Leandro Ezquerra

Personal information
- Full name: Leandro Ezquerra De León
- Date of birth: June 5, 1986 (age 39)
- Place of birth: Montevideo, Uruguay
- Height: 1.73 m (5 ft 8 in)
- Position(s): Midfielder

Youth career
- River Plate Montevideo

Senior career*
- Years: Team / Apps / (Gls)
- 2004–2011: River Plate Montevideo / 95 / (11)
- 2009–2010: → Defensor Sporting (loan) / 12 / (0)
- 2011: El Tanque Sisley / 10 / (1)
- 2012: Pelotas / – / (–)
- 2012–2013: Atlético Venezuela / 29 / (5)
- 2013–2014: Racing Montevideo / 16 / (4)
- 2014–2015: Huachipato / 29 / (1)
- 2015–2016: Racing Montevideo / 22 / (5)
- 2017: Juventud Las Piedras / 19 / (1)
- 2017: Fénix / 8 / (0)
- 2018–2019: Torque / 23 / (1)
- 2020–2021: Montevideo City Torque / 17 / (0)

International career
- 2005: Uruguay U20
- 2007: Uruguay / 1 / (0)

Managerial career
- 2022–2023: Montevideo Wanderers (assistant)
- 2025–: Montevideo City Torque (youth)

= Leandro Ezquerra =

Uruguayan footballer (born 1986)

Leandro Ezquerra De León (born June 5, 1986, in Montevideo, Uruguay), is a Uruguayan former footballer.

==Club career==
He has been playing in River Plate since 2004. In 2004, he obtained the title for Uruguayan Second Division as his team got the promotion needed to play in First Division.

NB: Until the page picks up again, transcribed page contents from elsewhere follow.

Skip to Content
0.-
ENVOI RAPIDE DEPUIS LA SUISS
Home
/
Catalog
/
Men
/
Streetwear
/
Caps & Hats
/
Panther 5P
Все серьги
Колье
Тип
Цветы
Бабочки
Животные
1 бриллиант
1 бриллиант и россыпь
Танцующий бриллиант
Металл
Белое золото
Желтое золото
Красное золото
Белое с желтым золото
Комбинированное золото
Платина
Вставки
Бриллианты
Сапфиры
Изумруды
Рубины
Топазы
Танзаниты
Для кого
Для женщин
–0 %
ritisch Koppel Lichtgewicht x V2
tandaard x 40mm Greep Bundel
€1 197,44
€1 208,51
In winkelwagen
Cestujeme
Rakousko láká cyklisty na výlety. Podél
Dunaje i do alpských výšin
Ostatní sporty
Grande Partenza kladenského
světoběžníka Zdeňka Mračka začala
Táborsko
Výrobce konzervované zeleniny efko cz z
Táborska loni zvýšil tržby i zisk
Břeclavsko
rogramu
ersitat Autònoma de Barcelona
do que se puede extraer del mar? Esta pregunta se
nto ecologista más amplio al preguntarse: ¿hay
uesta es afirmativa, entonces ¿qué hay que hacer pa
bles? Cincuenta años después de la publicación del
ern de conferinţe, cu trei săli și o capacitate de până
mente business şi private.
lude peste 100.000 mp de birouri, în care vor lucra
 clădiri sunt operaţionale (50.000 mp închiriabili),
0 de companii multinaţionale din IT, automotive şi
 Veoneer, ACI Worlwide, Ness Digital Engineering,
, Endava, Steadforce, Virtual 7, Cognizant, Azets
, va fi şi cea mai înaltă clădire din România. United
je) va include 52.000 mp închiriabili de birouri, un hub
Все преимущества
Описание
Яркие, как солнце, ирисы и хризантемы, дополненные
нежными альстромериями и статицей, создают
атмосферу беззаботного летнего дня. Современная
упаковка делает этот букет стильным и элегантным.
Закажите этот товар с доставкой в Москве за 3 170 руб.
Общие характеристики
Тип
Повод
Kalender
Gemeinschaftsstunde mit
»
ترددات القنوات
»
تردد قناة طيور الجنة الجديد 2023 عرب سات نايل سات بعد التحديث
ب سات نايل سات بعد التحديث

Ezquerra retired in 2021 after playing for Montevideo City Torque.

==International career==
During 2005, he took part in Uruguay national team U20 and played in the South American U20 Championship held in Colombia on the same year.

In 2007, Ezquerra made an appearance of the Uruguay senior team against South Africa on 12 September.